Ejercicio VIII: Literatura alternativa en un viaje en transporte público. Creo que se asustó porque no me habló más. Tengo los zapatos un poco rotos; me compré otros pero sigo usando estos. Salir de la zona de confort es dejar de usar los zapatos que te quedan cómodos. Decía que creo que se asustó porque en un momento me di cuenta de que le gustaba nuestro encuentro, entonces ni bien dejó el vaso de café, le encajé un beso para no alargarla más. Justo se corrió y se lo terminé dando en la comisura del labio. Después de eso se levantó a ponerle azúcar al café. Número desconocido me mandó un mensaje de texto y, aunque fuera equivocado, me di cuenta de que probablemente había bocha de historias sin azúcar esperando por ahí. Me levanté y me fui. Dicen que la literatura existe sólo después de la crítica. No me acuerdo quién lo dijo -tengo mala memoria- pero sé que cuando me lo dijeron lo escribí en mi cuadernito tapa rayada. La frase que le sigue está doblemente tachada y abajo hay un número de teléfono. Llamé y no me atendieron. No atender el teléfono es cerrar una puerta y abrir otra. 'Que la literatura nos reviva siempre' dice una pared mientras el colectivo dobla en la esquina. Una nena llora en silencio. Le digo telepáticamente que grite, que duele más el llanto para adentro. No me escucha. Que la literatura nos reviva siempre, sí, como cuando en la presentación de Milena Busquets una mujer hizo llorar a todos. Yo estaba en la segunda o tercer fila, pero parada, llegué tarde y ya no había lugar.
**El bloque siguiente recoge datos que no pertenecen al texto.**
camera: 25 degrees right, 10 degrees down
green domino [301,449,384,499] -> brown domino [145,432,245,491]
Me había olvidado los anteojos y la miraba a Milena -o más bien a la figura borrosa de Milena- decir lo siento mucho a esta mujer que hablaba del suicidio de su hijo. Cabe decir que el acento español es emotivo por naturaleza, pero bastó que la mujer dijera 'yo sin literatura no hubiera podido, la literatura me salvó siempre' para que yo no pudiera ver más. La literatura nos salva. Alguien siente, mastica, traga, escupe, vomita y arroja algo al mundo. Lo deja ahí, quieto o chispeando. Otro lo
encuentra, lo agarra, lo palpa, lo amasa, le da vida, lo absorbe. Dos personas no se enteran pero están abrazándose mediante las palabras. Quien escribe da y abraza al mundo indefectiblemente. La literatura abraza porque pone a emisor y a receptor en un mismo lugar, porque supone ser una creación de humano a humano que nos ayuda a comprender un poco más nuestra complejidad. Escribí. Son las ocho y media, ellos toman una Quilmes en una estación de servicio, yo me pongo a pensar en tu cara al momento de volver a la mesa y no verme. ¿Habrás girado para ambos lados? Suena el teléfono. Número desconocido. Esta vez soy yo la que no atiende.
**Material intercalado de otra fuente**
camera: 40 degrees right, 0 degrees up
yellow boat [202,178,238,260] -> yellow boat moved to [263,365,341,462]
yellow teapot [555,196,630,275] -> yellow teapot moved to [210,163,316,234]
Ejercicio IX: Pensamiento dentro de otro pensamiento. Poesía en transporte público. En un colectivo hay una nena con una bolsa transparente. Adentro de la bolsa hay un pez un gordo pez naranja. Ella dice que le va a poner Dorado. su mamá no la escucha. Ayer Sol me preguntó ¿cómo estuvo eso anoche? brotaron de mí solas las palabras "cada vez mejor, como si lo hubiera merecido desde siempre" y esa espontaneidad me da ganas de escribir. Quiero escribirlo gritarlo ocultarlo arruinarlo explotarlo estirarlo hundirlo masticarlo asfixiarlo, todo sin comas, y llenarte la piel de esos besos chiquitos, inoportunos, que te dibujo a veces, en la cara, mientras dormís. Buenos Aires es hermosa cuando llueve. La nena dibuja un algo en el vidrio empañado. su madre le dice basta, está sucio ahí, ¿no ves? Me mira. Sonreímos. Saludo a Dorado y toco el timbre.